Monday, June 4, 2012

Doctorow on As I Lay Dying

An excerpt from the novelist E.L. Doctorow's recent reflections on Faulkner and As I Lay Dying (NYRB, May 24, 2012):


Faulkner had never lived as rarefied an existence as Hemingway, a man who organized his life around pursuits—hunting, fishing, writing, war reporting. Faulkner’s life was messier, less focused, a struggle from the beginning to make enough money to survive: he was a school dropout, and worked at various jobs—postmaster, bookstore clerk—and he held down the midnight shift in a coal-fired power plant, where, as it happened, he wrote most of As I Lay Dying. He was an air cadet in Toronto when World War I ended and unlike Hemingway had to pretend to the combat experience that had eluded him. He wrote poetry before he ever considered fiction, fell in love with a woman who married someone else, bought a house in some disrepair and did all the renovations himself, lost his brother to an airplane accident for which he felt responsible, and became a heavy drinker presumably to deal with the intensity of his writing life.
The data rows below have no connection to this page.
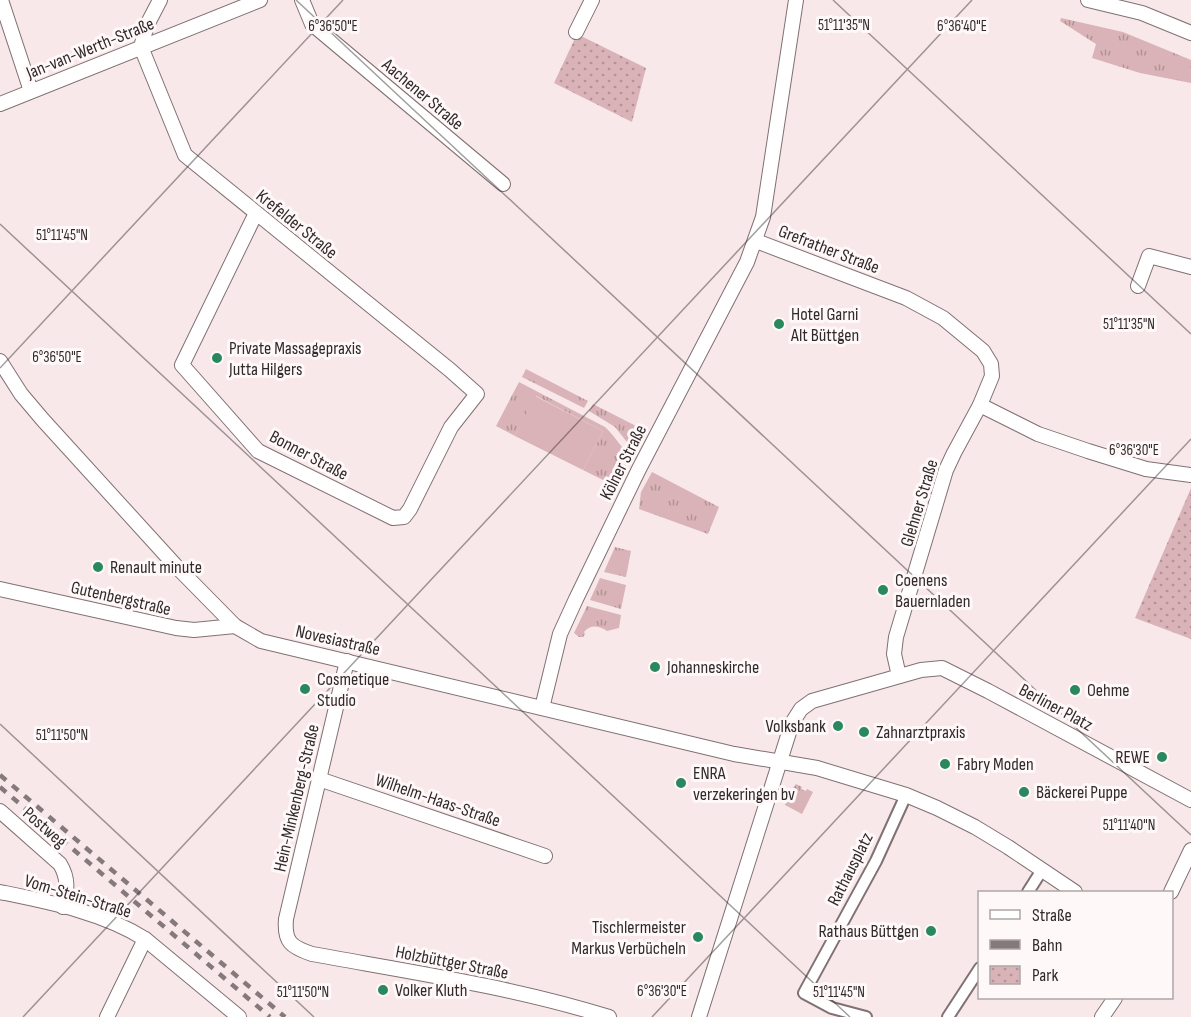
<svg xmlns="http://www.w3.org/2000/svg" width="1191" height="1017" font-family="'Sofia Sans Condensed',sans-serif">
<defs>
<pattern id="grass-tufts" width="24" height="20" patternUnits="userSpaceOnUse" patternTransform="scale(1.5)"><rect width="24" height="20" fill="#d9b3b7"/><path d="M3 7l-1-3M5 7V3M7 7l1-3M15 17l-1-3M17 17v-4M19 17l1-3" fill="none" stroke="#b19295"/></pattern>
<pattern id="park-dots" width="8" height="8" patternUnits="userSpaceOnUse" patternTransform="scale(1.5)"><rect width="8" height="8" fill="#d9b3b7"/><path d="M2 2h.1M6 6h.1" fill="none" stroke="#b19295" stroke-width="1.8" stroke-linecap="round"/></pattern>
</defs>
<rect width="100%" height="100%" fill="#f9e8e9"/>
<g fill="url(#grass-tufts)">
<path d="M1061,18L1123,32L1191,60V83L1140,73L1092,58L1096,44L1060,21Z"/>
<path d="M526,369L588,401L584,408L522,377Z"/>
<path d="M519,382L605,427C615,436 621,448 631,456L618,480L611,484L583,470L603,431L536,396L515,436L496,426Z"/>
<path d="M593,404L638,427L641,437L634,451L615,427L589,411Z"/>
<path d="M652,472L719,507L708,534L639,509L641,492Z"/>
<path d="M615,547L631,551L626,577L604,572Z"/>
<path d="M600,578L626,585L621,609L590,600Z"/>
<path d="M587,606L621,615L619,628L607,631C599,626 591,624 584,632L585,634L583,637H579L574,633Z"/>
<path d="M796,784L802,787L801,789L806,791L807,789L813,792L802,814L785,805L792,793L790,792Z"/>
</g>
<g fill="url(#park-dots)">
<path d="M577,34L646,68L632,122L554,83Z"/>
<path d="M1191,488V639L1135,618Z"/>
</g>
<path fill="#d9b3b7" d="M535,396L603,431L583,470L515,436Z"/>
<g fill="none" stroke-linecap="round" stroke-linejoin="round">
<defs>
<g id="pedestrian">
<path d="M1028,892L1042,870"/>
<path d="M866,1017L832,1008L804,993L876,861L906,795"/>
<path d="M948,1017L980,968"/>
</g>
<g id="minor">
<path d="M1,0L31,91"/>
<path d="M160,0L147,25L141,47L185,155L450,370L477,394L451,427L410,509L404,517L393,518L258,451L182,365L256,213"/>
<path d="M302,0L312,24L503,184"/>
<path d="M1088,0L1142,13L1191,33"/>
<path d="M576,32L592,0"/>
<path d="M0,104L260,0"/>
<path d="M756,241L906,298L943,318L983,351L991,364L992,376L980,405"/>
<path d="M1138,286L1149,256L1191,267"/>
<path d="M0,361L21,394L43,420L175,565L235,626L261,641L734,754L817,768L906,795L937,808L975,827L1008,847L1075,892"/>
<path d="M0,589L176,628L194,630L235,626"/>
<path d="M347,661L286,919C284,942 291,947 312,954C411,972 513,987 609,1017"/>
<path d="M899,676L894,654L896,637L946,470L954,453L980,405L1038,434L1088,451L1146,469L1191,475"/>
<path d="M542,708L560,634L576,599L639,469L747,262L763,217L796,0"/>
<path d="M319,779L545,856"/>
<path d="M0,811L60,864C69,879 67,890 63,907"/>
<path d="M0,892C49,902 102,912 145,939L239,1017"/>
<path d="M1171,892L1191,850"/>
<path d="M107,1017L145,939"/>
<path d="M699,1017L792,723L801,709L812,701L921,670L942,668L988,691L1191,800"/>
<path d="M1102,1017L1115,998"/>
</g>
</defs>
<use href="#pedestrian" stroke="#807173" stroke-width="14"/>
<use href="#minor" stroke="#807173" stroke-width="16"/>
<use href="#pedestrian" stroke="#fff" stroke-width="10"/>
<use href="#minor" stroke="#fff" stroke-width="14"/>
<g stroke="#857a7b" stroke-width="4.5" stroke-dasharray="8 8" stroke-linecap="butt">
<path d="M0,775L285,1017"/>
<path d="M0,787L270,1017"/>
</g>
</g>
<path fill="none" stroke="#312a2b" stroke-width="1.5" stroke-opacity="0.45" d="M296,0L1191,835M833,0L1191,334M0,224L850,1017M0,368L343,0M0,724L314,1017M23,1017L972,0M652,1017L1191,439"/>
<g fill="#2a885f" stroke="#fff8f9" stroke-width="2">
<circle cx="779" cy="324" r="6"/>
<circle cx="217" cy="358" r="6"/>
<circle cx="98" cy="567" r="6"/>
<circle cx="883" cy="590" r="6"/>
<circle cx="655" cy="667" r="6"/>
<circle cx="305" cy="689" r="6"/>
<circle cx="1075" cy="690" r="6"/>
<circle cx="838" cy="726" r="6"/>
<circle cx="864" cy="732" r="6"/>
<circle cx="1162" cy="757" r="6"/>
<circle cx="945" cy="764" r="6"/>
<circle cx="681" cy="783" r="6"/>
<circle cx="1024" cy="792" r="6"/>
<circle cx="931" cy="931" r="6"/>
<circle cx="698" cy="937" r="6"/>
<circle cx="383" cy="990" r="6"/>
</g>
<g text-anchor="middle" stroke-width="6" stroke-linejoin="round" paint-order="stroke">
<g font-size="18" fill="#312a2b" stroke="#fff8f9">
<text transform="translate(90 48) rotate(-22)" y="6">Jan-van-Werth-Straße</text>
<text transform="translate(423 94) rotate(40)" y="6">Aachener Straße</text>
<text transform="translate(297 224) rotate(39)" y="6">Krefelder Straße</text>
<text transform="translate(829 249) rotate(21)" y="6">Grefrather Straße</text>
<text transform="translate(309 455) rotate(28)" y="6">Bonner Straße</text>
<text transform="translate(623 462) rotate(-63)" y="6">Kölner Straße</text>
<text transform="translate(919 503) rotate(-73)" y="6">Glehner Straße</text>
<text transform="translate(121 598) rotate(13)" y="6">Gutenbergstraße</text>
<text transform="translate(338 640) rotate(13)" y="6">Novesiastraße</text>
<text transform="translate(1056 707) rotate(28)" y="6">Berliner Platz</text>
<text transform="translate(296 798) rotate(-77)" y="6">Hein-Minkenberg-Straße</text>
<text transform="translate(438 800) rotate(19)" y="6">Wilhelm-Haas-Straße</text>
<text transform="translate(45 827) rotate(41)" y="6">Postweg</text>
<text transform="translate(850 869) rotate(-63)" y="6">Rathausplatz</text>
<text transform="translate(78 896) rotate(17)" y="6">Vom-Stein-Straße</text>
<text transform="translate(452 962) rotate(11)" y="6">Holzbüttger Straße</text>
</g>
<g font-size="18" fill="#312a2b" stroke="#fff8f9" text-anchor="start">
<text x="791" y="320">Hotel Garni<tspan x="791" dy="21">Alt Büttgen</tspan></text>
<text x="229" y="354">Private Massagepraxis<tspan x="229" dy="21">Jutta Hilgers</tspan></text>
<text x="110" y="573">Renault minute</text>
<text x="895" y="586">Coenens<tspan x="895" dy="21">Bauernladen</tspan></text>
<text x="667" y="673">Johanneskirche</text>
<text x="317" y="685">Cosmetique<tspan x="317" dy="21">Studio</tspan></text>
<text x="1087" y="696">Oehme</text>
<text x="826" y="732" text-anchor="end">Volksbank</text>
<text x="876" y="738">Zahnarztpraxis</text>
<text x="1150" y="763" text-anchor="end">REWE</text>
<text x="957" y="770">Fabry Moden</text>
<text x="693" y="779">ENRA<tspan x="693" dy="21">verzekeringen bv</tspan></text>
<text x="1036" y="798">Bäckerei Puppe</text>
<text x="686" y="933" text-anchor="end">Tischlermeister<tspan x="686" dy="21">Markus Verbücheln</tspan></text>
<text x="919" y="937" text-anchor="end">Rathaus Büttgen</text>
<text x="395" y="996">Volker Kluth</text>
</g>
</g>
<g font-size="15" text-anchor="middle" fill="#312a2b" stroke="#fff8f9" stroke-width="6" stroke-linejoin="round" paint-order="stroke">
<text x="844" y="30">51°11'35"N</text>
<text x="333" y="31">6°36'50"E</text>
<text x="962" y="31">6°36'40"E</text>
<text x="62" y="240">51°11'45"N</text>
<text x="1129" y="329">51°11'35"N</text>
<text x="57" y="362">6°36'50"E</text>
<text x="1134" y="455">6°36'30"E</text>
<text x="62" y="740">51°11'50"N</text>
<text x="1129" y="830">51°11'40"N</text>
<text x="662" y="996">6°36'30"E</text>
<text x="303" y="997">51°11'50"N</text>
<text x="839" y="997">51°11'45"N</text>
</g>
<rect x="978" y="891" width="195" height="108" fill="#fff8f9" stroke="#ada6a7" stroke-width="1.5"/>
<rect x="990" y="910" width="30" height="9" fill="#ffffff" stroke="#ada6a7" stroke-width="1.5"/>
<text x="1032" y="921" font-size="18" fill="#312a2b">Straße</text>
<rect x="990" y="940" width="30" height="9" fill="#857a7b" stroke="#ada6a7" stroke-width="1.5"/>
<text x="1032" y="951" font-size="18" fill="#312a2b">Bahn</text>
<rect x="990" y="966" width="30" height="18" fill="url(#park-dots)" stroke="#ada6a7" stroke-width="1.5"/>
<text x="1032" y="981" font-size="18" fill="#312a2b">Park</text>
</svg>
Some of this hits home for me, because I've written a book about the relationship-rivalry between Faulkner and Hemingway. Both writers, to some degree, had lives that were messy and unfocused--though for different reasons.

Doctorow's take on As I Lay Dying is compelling. We could think a lot of how courage is explored in the novel--especially with Jewel and Addie Bundren.